[Instructions for the task] Each entry below is to be reproduced exactly, though any pictures it holds must be omitted.

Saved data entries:

########

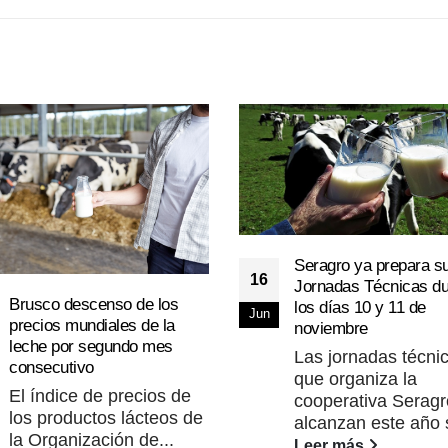
Seragro ya prepara s
16
Jornadas Técnicas du
Brusco descenso de los
los días 10 y 11 de
Jun
precios mundiales de la
noviembre
leche por segundo mes
Las jornadas técni
consecutivo
que organiza la
El índice de precios de
cooperativa Seragr
los productos lácteos de
alcanzan este año s
la Organización de...
Leer más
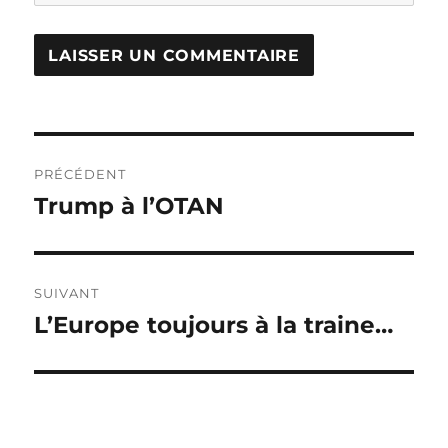
Navigation
PRÉCÉDENT
de
Trump à l’OTAN
Publication
précédente :
l’article
SUIVANT
L’Europe toujours à la traine…
Publication
suivante :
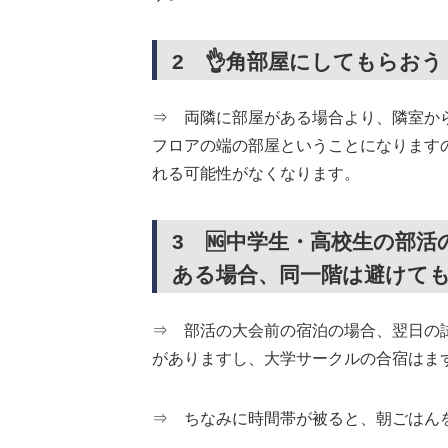
2 👌角部屋にしてもらおう
⇒ 両隣に部屋がある場合より、隣室か
フロアの端の部屋ということになります
れる可能性がなくなります。
3 🆖中学生・高校生の部
ある場合、同一階は避けて
⇒ 部活の大会前の宿泊の場合、翌日の
がありますし、大学サークルの合宿はま
⇒ ちなみに時間帯が被ると、朝ごはん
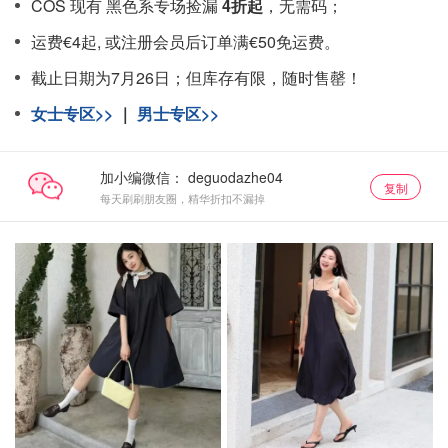
COS 现有 黑色系专场捡漏
4折起
，无需码；
运费€4起, 或注册会员后订单满€50免运费。
截止日期为7月26日；但库存有限，随时售罄！
女士专区>>
｜
男士专区>>
加小编微信：
复制
每天刷刷朋友圈，精华折扣不漏掉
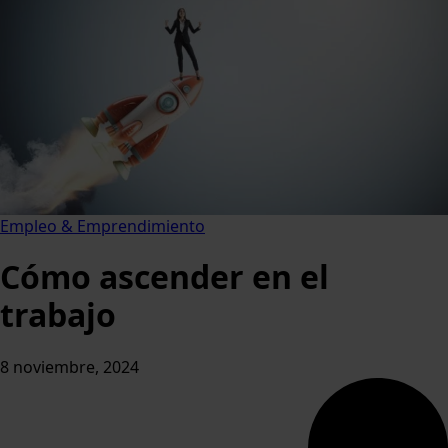
Empleo & Emprendimiento
Cómo ascender en el
trabajo
8 noviembre, 2024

########

[Output of the exercise]
Seragro ya prepara s
16
Jornadas Técnicas du
Brusco descenso de los
los días 10 y 11 de
Jun
precios mundiales de la
noviembre
leche por segundo mes
Las jornadas técni
consecutivo
que organiza la
El índice de precios de
cooperativa Seragr
los productos lácteos de
alcanzan este año s
la Organización de...
Leer más
Navigation
PRÉCÉDENT
de
Trump à l’OTAN
Publication
précédente :
l’article
SUIVANT
L’Europe toujours à la traine…
Publication
suivante :
2 👌角部屋にしてもらおう
⇒ 両隣に部屋がある場合より、隣室か
フロアの端の部屋ということになります
れる可能性がなくなります。
3 🆖中学生・高校生の部
ある場合、同一階は避けて
⇒ 部活の大会前の宿泊の場合、翌日の
がありますし、大学サークルの合宿はま
⇒ ちなみに時間帯が被ると、朝ごはん
COS 现有 黑色系专场捡漏
4折起
，无需码；
运费€4起, 或注册会员后订单满€50免运费。
截止日期为7月26日；但库存有限，随时售罄！
女士专区>>
｜
男士专区>>
加小编微信：
复制
每天刷刷朋友圈，精华折扣不漏掉
Empleo & Emprendimiento
Cómo ascender en el
trabajo
8 noviembre, 2024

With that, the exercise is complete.